KBO seeks fans with more HRs, rising prospects
In the eight preseason games held on Saturday and Sunday, hitters hit 12 home runs - twice as many as were hit in the 2012 and 2013 preseason openers - exciting fans who have been waiting for baseball to wake up from its long slumber. It’s too early to say the league will have more home runs based on only two days of preseason games, but analysts have been saying that having at least one imported bat would improve the league’s batting thanks to each team’s higher quota of foreign players. The teams were allowed to have two foreign players until the 2013 season, but now they can have three. Last season’s rookie team, the NC Dinos, is the only club that can have four foreign players.
During the weekend, the Busan-based Lotte Giants enjoyed that adjustment the most. In Sunday’s game versus the NC Dinos at Masan Stadium, the team’s veterans - second baseman Cho Sung-hwan and first baseman Jang Sung-ho - along with their Venezuelan imported bat, Jimenez, hit home runs in the team’s 14-6 win over the Dinos. Jimenez’s 120-meter (394-foot) home run elicited exclamations from fans when his line drive went over the fence like a missile.
Veteran third baseman Lee Bum-ho of the Kia Tigers hit a solo home run against defending champion Samsung Lions on Sunday and DH Hong Sung-heon of the Bears hit one against the Nexen Heroes on the same day. Rookie infielder Kim Hoe-sung, 29, of the Eagles and outfielder Kang Ji-kwang of the Heroes also hit home runs in the preseason’s opening week.
The foreign hitters who many clubs signed - including Luke Scott of the SK Wyverns, Jorge Cantu of the Doosan Bears and Jimenez - are projected to hit in the middle of their lineups and ease Korean hitters’ burden in producing extra-base hits. Scott will be paired up with the league’s best third baseman, Choi Jung, who hit .316 with 28 home runs last season, and Cantu is expected to lead the Bears’ offense with left fielder “hitting machine” Kim Hyun-soo, who hit .302 with 16 home runs last season. Jimenez and slugger Choi Jun-suk, who joined the Giants as a free agent this offseason, are expected to combine for 40 to 50 home runs.
After many of the league’s top pitchers left the country - including Ryu Hyun-jin of the Los Angeles Dodgers; closer Oh Seung-hwan, who joined Japan’s Hanshin Tigers this season after posting a record of 28-13, with 277 saves, 625 strikeouts and a 1.69 ERA in 444 games in nine KBO seasons; and right-hander Yoon Suk-min, who joined the Baltimore Orioles - many analysts predicted the league would be a “hitters’ league” this season. The league has been more of a “pitchers’ league” since 2010 because many sluggers such as first baseman Kim Tae-kyun and infielders Lee Bum-ho and Lee Dae-ho went to Japan.
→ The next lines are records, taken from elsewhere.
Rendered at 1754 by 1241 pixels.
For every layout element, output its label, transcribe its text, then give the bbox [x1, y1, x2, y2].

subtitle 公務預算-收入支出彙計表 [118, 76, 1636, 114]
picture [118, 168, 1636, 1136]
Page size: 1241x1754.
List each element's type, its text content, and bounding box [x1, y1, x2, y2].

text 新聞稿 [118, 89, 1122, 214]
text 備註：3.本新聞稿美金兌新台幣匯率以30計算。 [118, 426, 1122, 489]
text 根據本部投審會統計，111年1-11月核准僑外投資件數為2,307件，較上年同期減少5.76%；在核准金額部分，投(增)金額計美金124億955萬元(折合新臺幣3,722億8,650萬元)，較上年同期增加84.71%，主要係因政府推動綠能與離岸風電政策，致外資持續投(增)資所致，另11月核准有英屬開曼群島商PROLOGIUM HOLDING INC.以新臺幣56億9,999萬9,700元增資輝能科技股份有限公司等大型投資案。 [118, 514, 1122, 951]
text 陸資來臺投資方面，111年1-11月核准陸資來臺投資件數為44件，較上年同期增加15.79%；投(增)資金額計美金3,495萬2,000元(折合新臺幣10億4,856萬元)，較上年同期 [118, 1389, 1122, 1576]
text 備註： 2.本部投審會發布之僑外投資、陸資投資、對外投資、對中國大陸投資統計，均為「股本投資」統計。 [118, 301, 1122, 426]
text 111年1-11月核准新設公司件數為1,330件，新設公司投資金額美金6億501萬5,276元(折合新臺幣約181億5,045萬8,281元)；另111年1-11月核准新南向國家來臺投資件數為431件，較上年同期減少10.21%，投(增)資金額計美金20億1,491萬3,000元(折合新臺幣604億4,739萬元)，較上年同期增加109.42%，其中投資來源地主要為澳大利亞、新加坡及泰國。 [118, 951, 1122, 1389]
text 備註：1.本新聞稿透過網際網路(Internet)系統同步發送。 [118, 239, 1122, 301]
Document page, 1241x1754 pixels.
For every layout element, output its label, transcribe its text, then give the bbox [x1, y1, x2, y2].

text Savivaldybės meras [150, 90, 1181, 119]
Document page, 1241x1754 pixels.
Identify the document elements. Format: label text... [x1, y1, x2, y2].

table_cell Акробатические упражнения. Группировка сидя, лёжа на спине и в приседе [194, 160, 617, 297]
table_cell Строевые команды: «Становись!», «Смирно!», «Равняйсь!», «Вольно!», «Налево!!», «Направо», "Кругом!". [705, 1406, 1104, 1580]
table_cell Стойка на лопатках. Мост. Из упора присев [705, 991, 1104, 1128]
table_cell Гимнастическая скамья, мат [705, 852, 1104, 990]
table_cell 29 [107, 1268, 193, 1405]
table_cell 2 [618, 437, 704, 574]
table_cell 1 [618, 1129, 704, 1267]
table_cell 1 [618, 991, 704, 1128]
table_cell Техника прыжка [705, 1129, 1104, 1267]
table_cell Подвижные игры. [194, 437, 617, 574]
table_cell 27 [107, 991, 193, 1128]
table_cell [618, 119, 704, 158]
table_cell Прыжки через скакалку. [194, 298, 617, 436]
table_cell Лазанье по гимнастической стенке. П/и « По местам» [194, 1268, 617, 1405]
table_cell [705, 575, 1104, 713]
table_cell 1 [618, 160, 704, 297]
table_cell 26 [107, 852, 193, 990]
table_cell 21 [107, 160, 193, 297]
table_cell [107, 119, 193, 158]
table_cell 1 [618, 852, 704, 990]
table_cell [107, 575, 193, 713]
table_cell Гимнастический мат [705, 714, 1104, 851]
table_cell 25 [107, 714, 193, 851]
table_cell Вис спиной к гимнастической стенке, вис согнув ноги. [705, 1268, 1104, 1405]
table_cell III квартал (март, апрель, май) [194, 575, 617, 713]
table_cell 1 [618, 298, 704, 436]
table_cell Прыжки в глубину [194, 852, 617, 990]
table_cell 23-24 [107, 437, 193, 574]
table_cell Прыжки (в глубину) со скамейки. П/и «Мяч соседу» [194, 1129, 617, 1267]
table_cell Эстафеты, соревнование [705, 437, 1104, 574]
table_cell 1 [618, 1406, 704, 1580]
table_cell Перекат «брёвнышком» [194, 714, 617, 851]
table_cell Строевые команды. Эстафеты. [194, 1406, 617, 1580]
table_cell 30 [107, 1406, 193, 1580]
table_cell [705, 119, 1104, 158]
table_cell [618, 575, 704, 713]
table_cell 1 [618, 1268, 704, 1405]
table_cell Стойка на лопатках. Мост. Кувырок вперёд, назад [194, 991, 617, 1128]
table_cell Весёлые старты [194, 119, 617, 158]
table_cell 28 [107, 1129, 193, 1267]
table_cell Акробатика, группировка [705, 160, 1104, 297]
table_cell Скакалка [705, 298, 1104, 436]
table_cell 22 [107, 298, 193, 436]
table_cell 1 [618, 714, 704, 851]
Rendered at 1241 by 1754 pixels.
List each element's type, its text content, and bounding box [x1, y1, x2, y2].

There are also some young prospects that are expected to make their KBO debut. Right-hander Choi Young-hwan, who joined the Eagles after graduating from Dong-A University, threw two scoreless innings in two games against the Wyverns. The Wyverns also showed off left-handed pitcher Park Min-ho, an Inha University graduate. He pitched one scoreless inning against the Eagles on Saturday and retired the Eagles’ veterans, including the team’s cleanup hitter, Kim Tae-kyun. The Tigers are also testing out shortstop prospect Kang Han-wool, while the Dinos are monitoring Kang Min-kuk, a prospective infielder.